Shortly later, I was told there were abnormalities with my blood. I was moved from the ER to long-term care. Three hours later, a hematologist told me my symptoms indicated I had Leukemia and would need a bone marrow test to confirm. The aching in the ribs (the catscan had shown nothing wrong with the kidney) and face were the result of flat bones releasing the immature white blood cells into my blood stream.

Friday, April 7th, I was moved to this bigger hospital, with my new diagnosis, where I've been since. That week, the amnioscentisis came back clean. It had been my Leukemia that had hurt Lily.

My ob/gyn thinks the events that unfolded around Lily's passing saved my life. I wish that made the loss of her hurt less. I have seen Katelyn four times since April 6th. Ryan says that someday when she is old enough to understand, she will look up to me for what I have endured, and thank Lily for giving her a mom. Right now, her simply wanting to hug me like she used to would be enough.

On a bright note, the head catscan came back clean- no bleading.
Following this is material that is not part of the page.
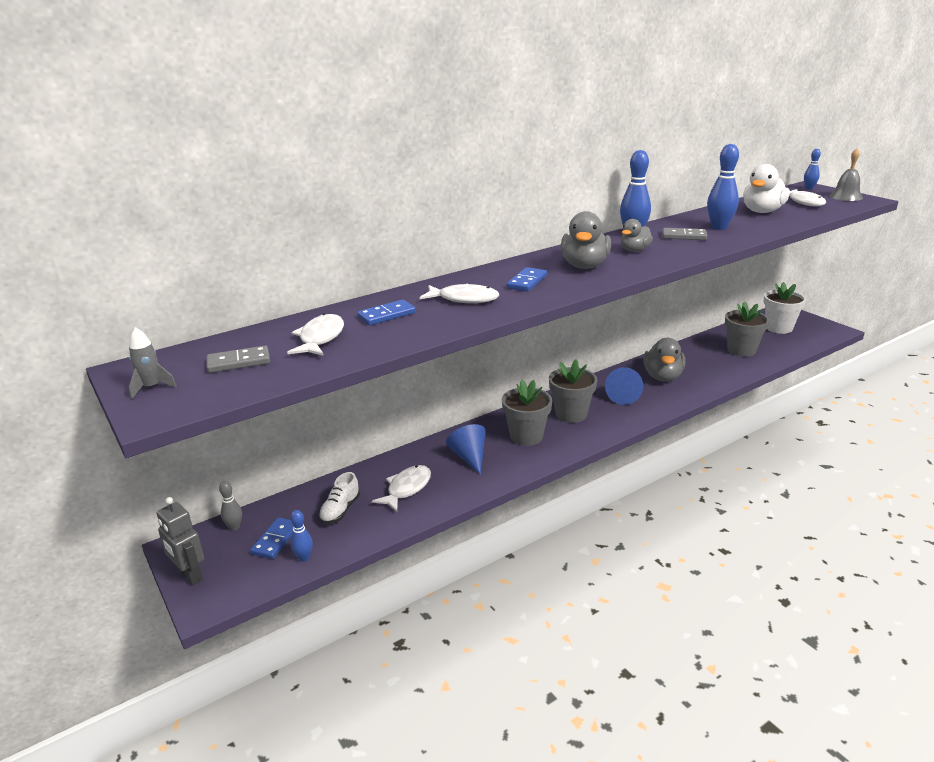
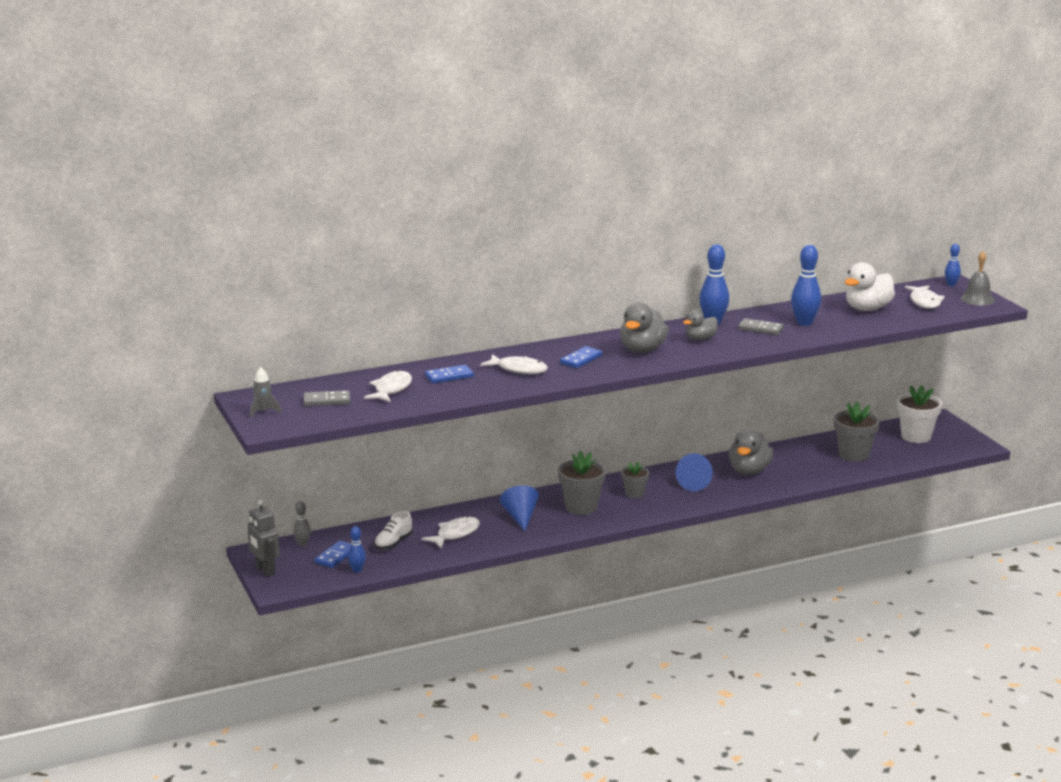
camera: 10 degrees right, 5 degrees down
(571, 414) = (634, 494): grey flower pot -> grey flower pot, size x0.60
It remains unclear when I will be able to leave here. Normally the main driver is a recovered white blood cell count, but all my levels need to be back to normal, given the clotting in the liver and bleeding in the lung I have had. In addition to the ATRA chemo drug, I am still taking a steroid to reduce the bleeding in the lung and a blood thinner (Heparin) to prevent further clots, such as in the liver.

Once I am out of here, the next phase of the treatment will be daily IV injections of arsenic. This will mean an hour in the hospital a day, but at least I will be back at home, rebuilding my relationship with Katelyn. The staff here says I am beginning to look better. This is good, but I feel scared and confused. It feels safe in here, constantly being monitored, yet obviously I want to be back at the house, back to normal. I want this to have never happened to me. I want to be having a baby August 14th. I want to know "Why Us?"